Title: LOR Example 2: The CMNN PZ Estimator
Contributors: Melissa Graham
Co-signers: N/A

This is not a real LOR. This is an example of the minimum contents that the Rubin Data Management team is looking for in these letters. Most LOR that recommend estimators will probably turn out to be longer than this minimum.

0. Summary Statement
This example LOR uses the Color-Matched Nearest Neighbors PZ Estimator (Graham+2018,2020) as an example. The CMNN Estimator would use a training set with known redshifts to identify galaxies that are “well-matched” in color space to a given LSST Object in order to estimate the photometric redshift.

1. Scientific Utility
The CMNN Estimator is a generic PZ estimator which is not specific to any science cases, and would serve as a general PZ estimator for all LSST Objects. It would not be appropriate for advanced cosmological analyses, but could serve other science use-cases with less strict performance requirements. The CMNN Estimator can incorporate priors and non-optical photometry (e.g., NIR magnitudes), but has never been applied to real data.

2. Outputs
The CMNN Estimator is configured to return point estimates with uncertainties and full posterior probability density functions with a user-specified binning. The CMNN Estimator could be adapted to provide a probabilistic galaxy “type” if the training set had galaxy types, and could be adapted to provide user-friendly quality flags.

3. Performance
Studies have shown that with an appropriate, well-matched, and complete training set, the CMNN estimator could deliver a PZ quality that meets the specifications for LSST PZ as described in the Science Requirements Document (ls.st/srd; Graham+2018,2020). However, this has yet to be demonstrated with real data, and so we recommend the CMNN Estimator be included in the shortlist for testing with commissioning data during the Photo-z Validation Cooperative.

4. Technical Aspects

Scalability - Will probably meet. The CMNN Estimator’s run time depends on the size of the training set. Pre-run subsetting of the training set by magnitude and color should be effective at minimizing this run time, but more testing of the minimum training subset size and quality trade-offs will be needed during commissioning.

Inputs and Outputs - Will meet. The CMNN Estimator only requires galaxy apparent magnitudes and their uncertainties as inputs, which will already exist in the LSST Object catalog. The output point estimates, errors, and binned PDFs are all consistent with the PZ-related Object elements defined in the DPDD.
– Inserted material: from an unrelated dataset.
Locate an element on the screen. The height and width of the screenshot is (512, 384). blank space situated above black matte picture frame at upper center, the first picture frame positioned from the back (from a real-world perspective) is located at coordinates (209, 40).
Storage Constraints - Will meet. The CMNN Estimator requires a training set of galaxies with apparent magnitudes and “true” redshifts, but this would be no more storage than any other PZ estimator.
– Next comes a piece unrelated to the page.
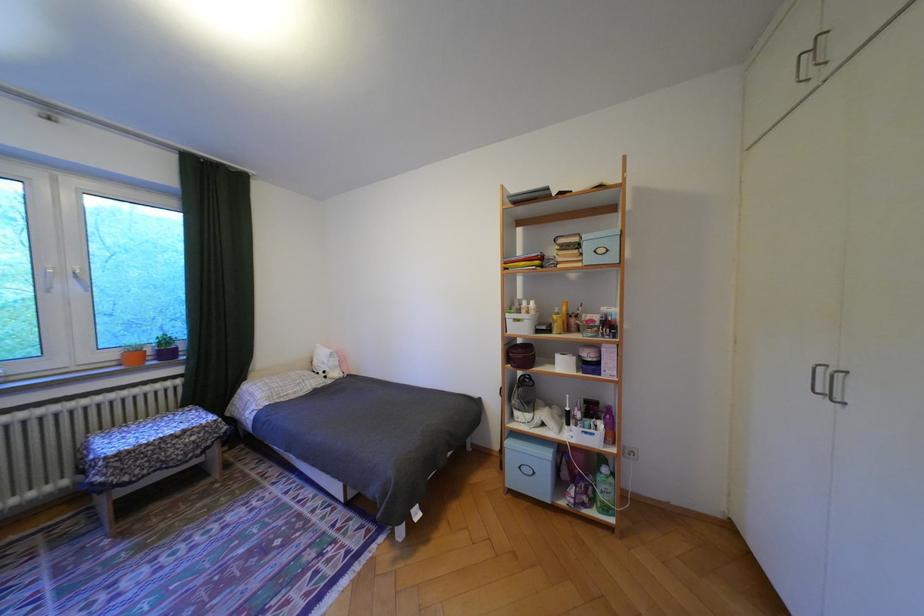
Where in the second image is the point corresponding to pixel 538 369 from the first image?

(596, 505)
External Data Sets - Will probably meet. The CMNN Estimator has only been run on simulated data with training sets that are perfectly matched to the test set in terms of magnitude and redshift distributions. In order to use the CMNN Estimator for LSST Objects, a more careful assessment of the impact of incomplete/impure training sets needs to be done. It is not yet clear that such an external data set exists to provide PZ results of adequate quality.

Estimator Training and Iterative Development - Will meet. As mentioned above, more work is needed to validate the use of a spectroscopic training set, but once the correct training set is identified there would be no further iterative development.

Computational Processing Constraints - Will meet. The CMNN Estimator does not require that a large amount of data is held in memory at any given time.

Implementation Language - Will meet. The CMNN Estimator is written in Python 3.